Le modèle Proximités va bien

Originaire de la Loire, à Casino depuis 16 ans, Magali Daubinet Salen a succédé à Tina Schuler début avril. ©If Média/Xavier Alix

Nommée en avril, en remplacement de Tina Schuler dont elle était jusque-là l’adjointe, la dimension « locale » du profil Magali Daubinet Salen, 46 ans, fille de l’ex député forézien Paul Salen, est sans doute un atout vis-à-vis du climat social ambiant. Diplômée de l’ESC Clermont , elle est revenue à Saint-Etienne en provenance de Paris où elle occupait des postes de contrôleuse de gestion pour rentrer chez Casino voilà 16 ans. Elle n’a pas hésité une seconde sur la proposition de promotion, son 6e poste dans la maison : « Oui, c’est un signal fort du groupe de nommer quelqu’un de Saint-Etienne. C’était dans la logique des choses, j’ai accepté en toute connaissance de cause vis-à-vis d’un contexte financier qui n’est de toute façon pas mon sujet : mon job, c’est que ça tourne dans les magasins. » Et pas seulement dans les gros. La nouvelle DG met en effet dans la balance la bonne santé et la progression du modèle proximités.
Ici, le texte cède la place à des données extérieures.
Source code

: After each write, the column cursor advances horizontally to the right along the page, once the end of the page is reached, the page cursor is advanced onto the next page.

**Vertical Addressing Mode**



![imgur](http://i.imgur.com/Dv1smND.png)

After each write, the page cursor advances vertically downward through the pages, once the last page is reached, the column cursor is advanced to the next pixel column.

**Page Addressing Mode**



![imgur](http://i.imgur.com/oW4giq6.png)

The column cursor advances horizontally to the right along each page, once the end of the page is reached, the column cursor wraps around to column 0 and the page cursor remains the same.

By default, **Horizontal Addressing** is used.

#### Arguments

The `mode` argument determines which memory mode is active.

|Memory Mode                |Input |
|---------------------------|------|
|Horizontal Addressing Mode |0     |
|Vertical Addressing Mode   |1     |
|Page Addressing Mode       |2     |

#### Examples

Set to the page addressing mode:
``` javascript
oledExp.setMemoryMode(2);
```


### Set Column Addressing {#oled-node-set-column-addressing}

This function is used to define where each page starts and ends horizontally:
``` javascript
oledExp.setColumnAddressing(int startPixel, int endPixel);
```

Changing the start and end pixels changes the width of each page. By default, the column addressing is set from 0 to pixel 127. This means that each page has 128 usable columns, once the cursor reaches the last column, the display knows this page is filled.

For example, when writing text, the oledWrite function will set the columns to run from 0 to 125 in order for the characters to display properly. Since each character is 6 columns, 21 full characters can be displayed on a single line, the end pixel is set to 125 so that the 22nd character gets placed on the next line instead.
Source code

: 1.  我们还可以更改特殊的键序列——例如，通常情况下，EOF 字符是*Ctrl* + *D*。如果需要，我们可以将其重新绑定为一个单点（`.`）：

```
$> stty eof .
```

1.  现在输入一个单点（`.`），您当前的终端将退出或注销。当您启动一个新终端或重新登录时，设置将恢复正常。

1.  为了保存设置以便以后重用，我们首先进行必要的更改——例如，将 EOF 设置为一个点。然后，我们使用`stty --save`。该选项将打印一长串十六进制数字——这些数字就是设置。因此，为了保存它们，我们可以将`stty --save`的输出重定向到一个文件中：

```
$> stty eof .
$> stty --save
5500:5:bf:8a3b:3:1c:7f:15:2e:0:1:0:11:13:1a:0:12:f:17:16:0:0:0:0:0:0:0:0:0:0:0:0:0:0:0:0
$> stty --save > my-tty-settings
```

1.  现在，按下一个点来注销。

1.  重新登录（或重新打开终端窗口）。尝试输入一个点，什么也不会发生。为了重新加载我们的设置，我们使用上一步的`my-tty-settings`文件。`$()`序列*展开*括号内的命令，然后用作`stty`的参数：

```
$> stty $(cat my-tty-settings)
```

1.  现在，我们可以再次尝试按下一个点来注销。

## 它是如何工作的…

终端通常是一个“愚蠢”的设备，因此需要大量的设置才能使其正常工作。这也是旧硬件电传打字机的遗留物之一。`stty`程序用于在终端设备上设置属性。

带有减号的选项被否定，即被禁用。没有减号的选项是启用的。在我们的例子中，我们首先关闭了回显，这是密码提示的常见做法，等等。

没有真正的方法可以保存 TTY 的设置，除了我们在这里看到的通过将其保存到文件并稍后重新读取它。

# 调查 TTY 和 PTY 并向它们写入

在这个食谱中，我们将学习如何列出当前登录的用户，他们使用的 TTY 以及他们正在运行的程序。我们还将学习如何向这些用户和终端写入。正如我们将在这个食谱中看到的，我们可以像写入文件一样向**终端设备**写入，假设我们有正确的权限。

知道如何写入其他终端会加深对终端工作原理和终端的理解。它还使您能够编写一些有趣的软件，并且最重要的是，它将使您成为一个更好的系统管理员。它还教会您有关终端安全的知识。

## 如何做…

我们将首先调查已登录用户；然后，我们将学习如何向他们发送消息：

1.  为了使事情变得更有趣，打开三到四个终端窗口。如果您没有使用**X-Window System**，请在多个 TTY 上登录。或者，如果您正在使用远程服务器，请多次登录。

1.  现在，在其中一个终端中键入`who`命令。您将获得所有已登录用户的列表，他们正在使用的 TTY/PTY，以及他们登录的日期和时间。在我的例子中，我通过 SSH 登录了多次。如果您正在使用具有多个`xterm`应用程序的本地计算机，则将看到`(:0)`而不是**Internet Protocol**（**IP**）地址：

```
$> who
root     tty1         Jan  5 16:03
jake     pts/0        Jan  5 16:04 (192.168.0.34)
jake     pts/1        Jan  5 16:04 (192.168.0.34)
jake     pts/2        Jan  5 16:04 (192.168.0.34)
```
Si seulement cinq d’entre eux sur 6 300 seront cédés aux Mousquetaires dans la première vague d’ici fin 2023, ce n’est pas pour rien. 2022 a été une année marquée par plus de 700 ouvertures de points de vente dans cette catégorie où règne la franchise à plus de 90 %. « Nous ne sommes pas ultra exigeants avec les franchisés, il n’y a pas de droit d’entrée et nous leur apportons de nombreux services supplémentaires à offrir à leurs clients qui dans des milieux ruraux ou périurbains sont de gros atouts : colis ou bureau de Poste par exemple. Cette réussite est aussi possible en raison d’une logistique très efficace, un autre atout du groupe. » Le message est clair : le navire ne coule pas, il y a un capitaine à bord qui suit résolument un cap. Pas de quoi rassurer, en revanche, les actionnaires. Ce jeudi 29 juin, on apprenait que à la suite des annonces du groupe, la veille, depuis Paris – « quel que soit le plan de restructuration final (de la dette), « les actionnaires de Casino seront massivement dilués » -, l’action perdait 32,27 % pour tomber à un historiquement bas 5,07 €. L’avenir cependant ne se joue pas forcément qu’au rayon bourse…

* Casino shop, Spar, Spar supermarchés, Vival, Petit casino, enseignes très souvent franchisées. Sous sa responsabilité aussi, les Casino Express que l’on retrouve en stations-services. Franprix, Ledear Price ou encore Monoprix n’en font pas partie et son sous une autre responsabilité.